CHICAGO -- This weekend the Cubs were swept by the New York Yankees in a three-game interleague matchup. The Yankees came to Wrigley bringing with them a highly formidable bullpen, featuring former Cubs’ closer, Aroldis Chapman. It was Chapman’s first game back at Wrigley since game 5 of the World Series when he dominated the Cleveland Indians for an eight-out save, including four being recorded via the strikeout, forcing the series to move back to Cleveland. The return of Chapman not only played as an opportunity for the Cubs to honor the hard-throwing left-hander, but it also displayed a change in philosophy regarding the use of the bullpen from last season to this one.

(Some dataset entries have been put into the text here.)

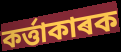
কৰ্ত্তাকাৰক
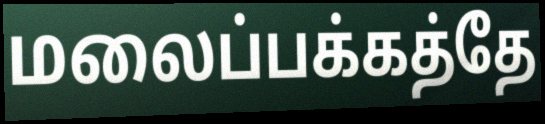
மலைப்பக்கத்தே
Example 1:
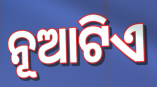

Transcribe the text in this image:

ନୂଆଟିଏ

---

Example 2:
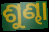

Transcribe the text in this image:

ଶୁଣ୍ଢା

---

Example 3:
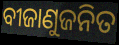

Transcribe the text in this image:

ବୀଜାଣୁଜନିତ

Upon losing Chapman back to the Yankees through a five year/$86,000,000 contract this past winter, the Cubs went to work retooling this year's bullpen by adding multiple relievers who can get outs in the late innings. The Cubs first addressed the closer need by acquiring veteran right-handed closer Wade Davis from the Kansas City Royals in a trade for Jorge Soler. Davis, a World Series champion with Kansas City, was brought into the bullpen to pitch the 9th inning, which he has done very effectively to this point in the season.

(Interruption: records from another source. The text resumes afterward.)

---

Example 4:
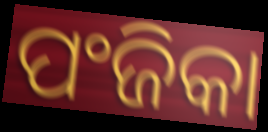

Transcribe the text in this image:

ପଂଜିକା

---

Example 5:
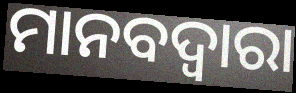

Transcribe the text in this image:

ମାନବଦ୍ୱାରା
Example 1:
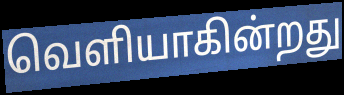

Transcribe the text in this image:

வெளியாகின்றது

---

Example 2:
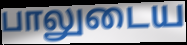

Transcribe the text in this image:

பாலுடைய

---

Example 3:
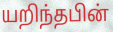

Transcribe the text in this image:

யறிந்தபின்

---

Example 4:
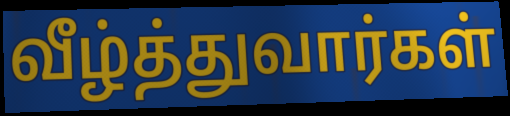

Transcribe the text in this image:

Along with Davis, the Cubs signed former Boston Red Sox closer Koji Uehara. Uehara was added to the Chicago bullpen to get late-inning outs before they call in Davis. Uehara held a 2.19 ERA in his time in Boston, helping the Red Sox win the 2013 World Series. Davis and Uehara were brought into pitch with rising stars and returning relievers, C.J. Edwards and Mike Montgomery. Edwards, among the youngest pitchers in the Cubs bullpen, has been dominant in his short time in the majors and has the look of a future closer somewhere down the line. Montgomery, a 2016 trade deadline acquisition, has been used in his career as both a starter and reliever. Montgomery features a nasty curveball and recorded his first career save in game 7 of the World Series. Some other late-inning options which the Cubs have are Pedro Strop and former closer Hector Rondon. Strop and Rondon both had decent seasons last year before being sidelined with injuries late in the season. Neither pitcher was able to return to form in the playoffs, both struggling against the Indians, which manager Joe Maddon attributed to their overuse during the regular season. If Strop and Rondon can get healthy this season, they should prove to be key assets for a strong bullpen. By adding key pieces and hoping for the proper development of the younger relievers, the Cubs hope to have more options late in games than last season.

While there is no denying Chapman will be missed this season, the Cubs have attempted to lessen the blow of losing him through an increase of late-inning depth. The Cubs may not have a weapon to the extent of Aroldis Chapman with his tremendous frame and 105 mph fastballs, but they should show more depth and hopefully less fatigue down the stretch. Before the Chapman trade, the Cubs were pretty thin at the back end of their bullpen leading to the overuse of Strop and Rondon. Chapman as well, showed he was affected by the fatigue of the heavy workload as he allowed the tying runs to score in game 7 of the World Series after he’d thrown 62 pitches in the past two games. Along with adding more capable arms, the Cubs also have put a priority on adding pitchers who have thrown on big stages. Of the past four pitchers to record the last out in a World Series clincher, three are in the Cubs bullpen (Uehara 2013, Davis 2015, Montgomery 2016). As a team with hopes of making another deep playoff run, the Cubs have prioritized depth and experienced late-inning relievers instead of relying on one single rocket arm.